Однако в первой половине двадцатого века науке в основном угрожали не те, кто чувствовал себя униженным ее безграничным и бесконтрольным могуществом, а те, кто считал, что в силах контролировать науку. Два политических режима двадцатого века (речь здесь не идет о нескольких случаях религиозного фундаментализма) из принципа
вмешивались в научные исследования. При этом они являлись истыми приверженцами безграничного научно-технического прогресса и, в одном случае, идеологии, которая идентифицировала научно-технический прогресс с “наукой” и приветствовала покорение природы разумом. Однако по‐своему и советский сталинизм, и немецкий национал-социализм отвергали науку даже в тех случаях, когда пользовались ее плодами. Они не могли допустить, чтобы наука подвергала сомнению их идеологические установки и априорные истины.Закономерно, что оба режима находились в сложных отношениях с постэйнштейновской физикой. Идеологи нацизма отвергали физику как “еврейскую”, а советские идеологи – как недостаточно “материалистическую” в ленинском смысле слова. Но и Германия, и СССР вынуждены были использовать открытия физики на практике, поскольку промышленность уже не могла без них обходиться. При этом национал-социалисты лишили себя цвета европейской научной мысли, отправив в изгнание евреев и идеологических оппонентов. Германия разрушила свою научную базу и подорвала существовавший в начале двадцатого века немецкий приоритет в этой области. Между 1900 и 1933 годами 25 из 66 Нобелевских премий по физике и химии были присуждены немецким ученым. После 1933 года немецкие ученые получали только одну из десяти Нобелевских премий за открытия в области естественных наук. Кроме того, у сталинизма и немецкого фашизма сложились непростые отношения с биологией. Расистская политика фашистской Германии ужасала серьезных генетиков, которые (в основном из‐за неприятия расистской евгеники) уже после Первой мировой войны дистанцировались от генетической селекции человека, подразумевавшей уничтожение “слабых”. К сожалению, среди немецких биологов и медиков нашлось и немало сторонников расизма (Proctor, 1988). Советский сталинизм в свою очередь находился в сложных отношениях с генетикой, чему виной были идеологические причины и принципиальная установка государственной политики на то, что при достаточных усилиях возможны любые
изменения. Наука же утверждала, что к эволюции в целом и к сельскому хозяйству в частности такой подход неприменим. В других обстоятельствах спор биологов-эволюционистов, сторонников Дарвина (считавших, что по наследству передаются только видовые признаки), и сторонников Ламарка (считавших, что по наследству передаются и приобретенные признаки) решался бы на научных семинарах и в лабораториях. Большинство советских ученых высказались за теорию Дарвина, хотя бы потому, что не было найдено убедительных доказательств в пользу наследования приобретенных признаков.
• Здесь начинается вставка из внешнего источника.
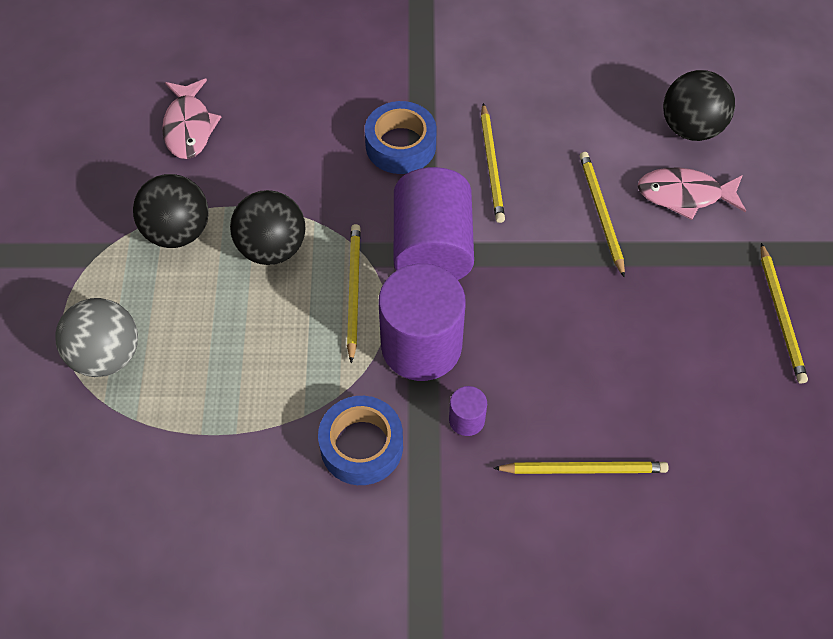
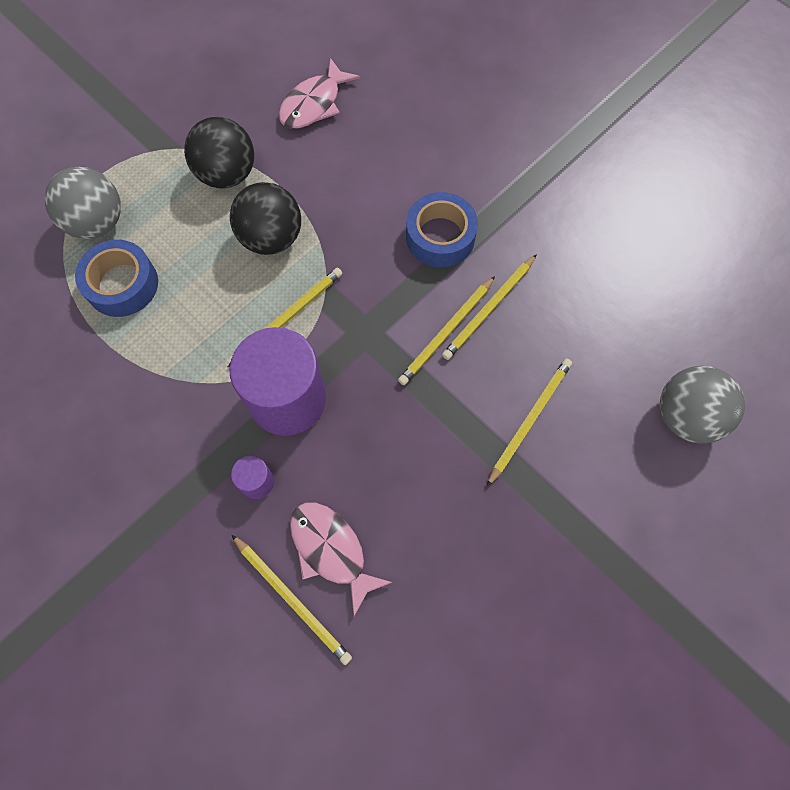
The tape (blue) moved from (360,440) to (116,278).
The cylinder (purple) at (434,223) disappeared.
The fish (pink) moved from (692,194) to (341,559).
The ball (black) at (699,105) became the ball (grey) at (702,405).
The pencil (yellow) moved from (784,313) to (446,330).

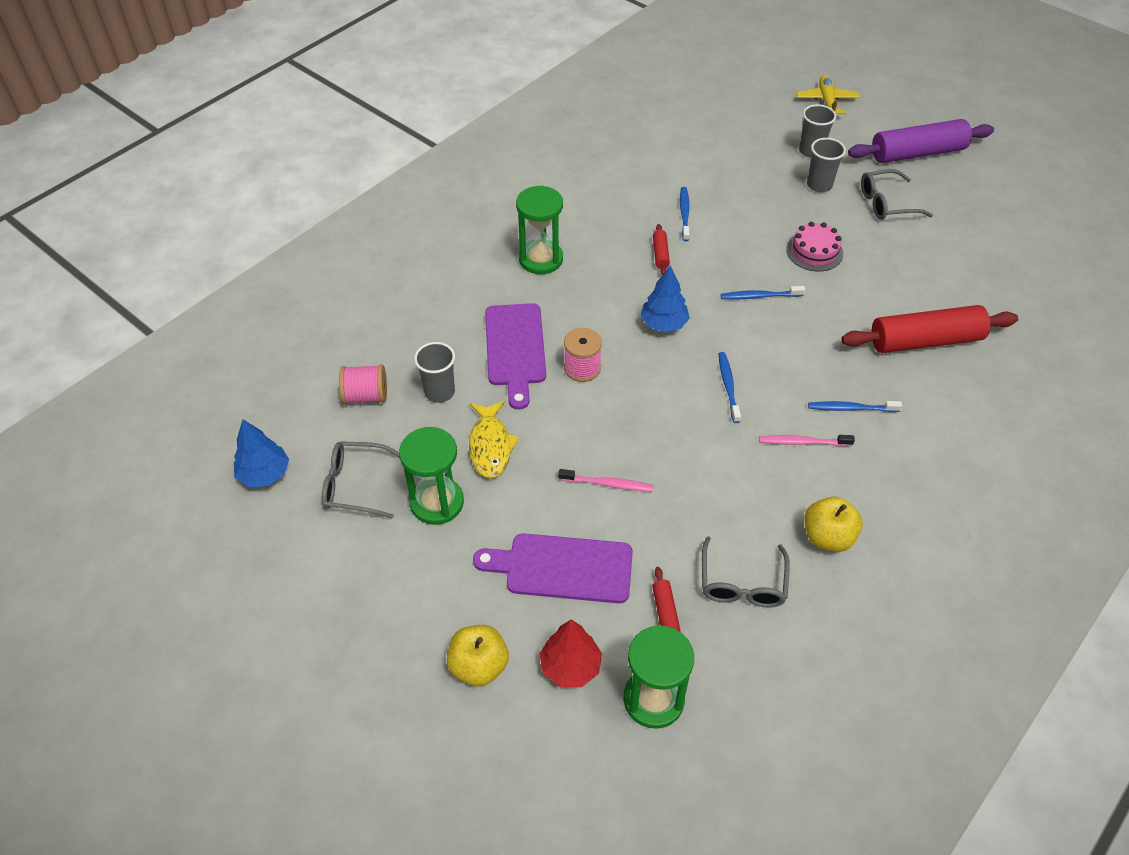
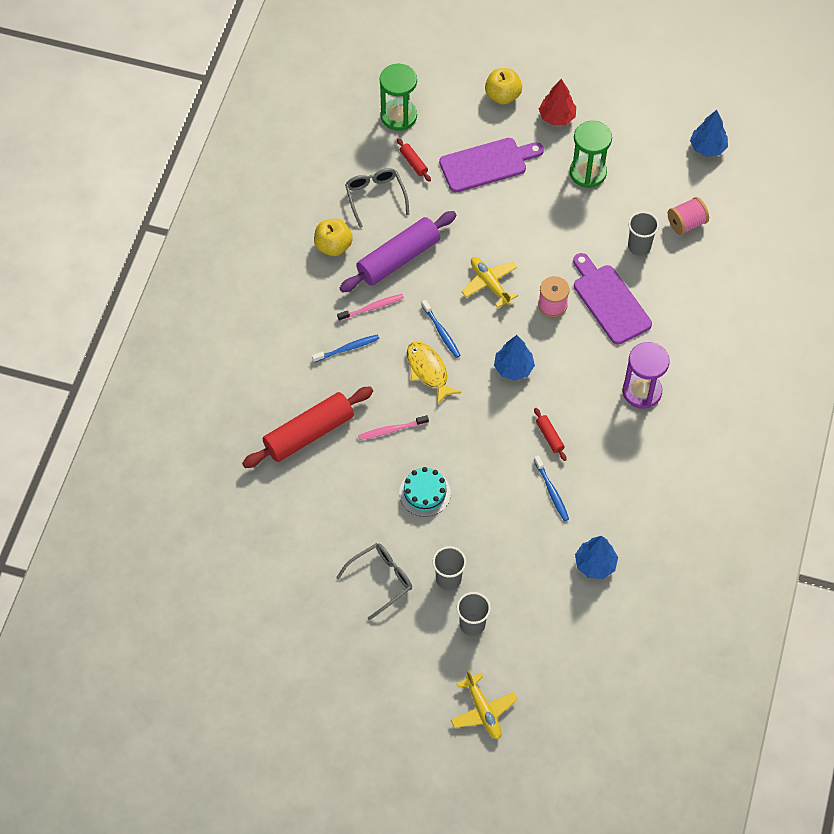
The glasses (grey) at (361,480) disappeared.
The fish (yellow) moved from (494,440) to (434,373).
The hourglass (green) at (539,230) became the hourglass (purple) at (646,375).
The tree (red) moved from (570,653) to (557,102).
The toothbrush (pink) moved from (606,480) to (393,427).
The toothbrush (blue) at (763,293) disappeared.
The cake (pink) at (814,246) became the cake (turquoise) at (425,492).
The rolling pin (purple) moved from (921,141) to (398,251).
The plane (yellow) at (490,282) appeared.
The tree (blue) at (596,557) appeared.

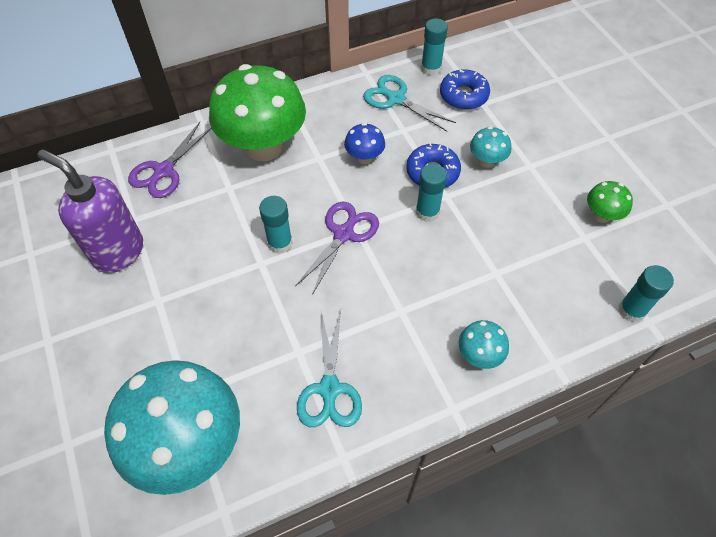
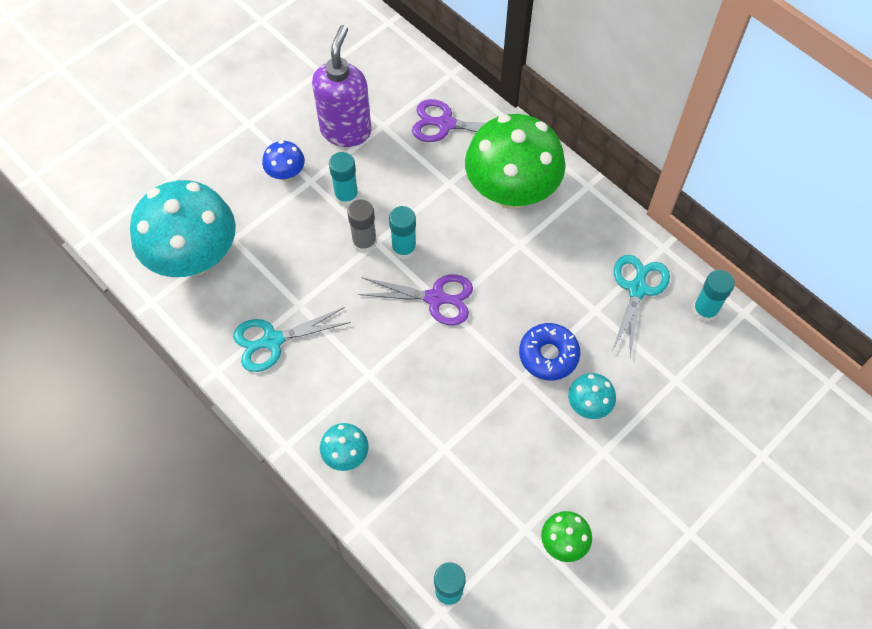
The mushroom (blue) moved from (364,143) to (283,160).
The glue stick (turquoise) moved from (431,193) to (344,179).
The donut (blue) at (465,89) disappeared.
The glue stick (grey) at (362,226) appeared.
При Сталине последователь Мичурина Трофим Денисович Лысенко (1898–1976) снискал одобрение властей, пообещав во много раз увеличить урожай сельскохозяйственной продукции при помощи метода Ламарка и сократить слишком медленный цикл традиционного выращивания растений и животных. В то время противоречить властям было опасно. Академик Николай Иванович Вавилов (1885–1943), самый выдающийся советский генетик, умер в тюрьме, куда попал за несогласие со взглядами Лысенко, в чем Вавилова поддерживали все крупные советские генетики. После Второй мировой войны власти вынудили советских биологов отказаться от генетики, как ее понимали во всем остальном мире. Запрет на генетику был снят только после смерти Сталина. Результаты подобной политики для советской науки оказались, естественно, губительными.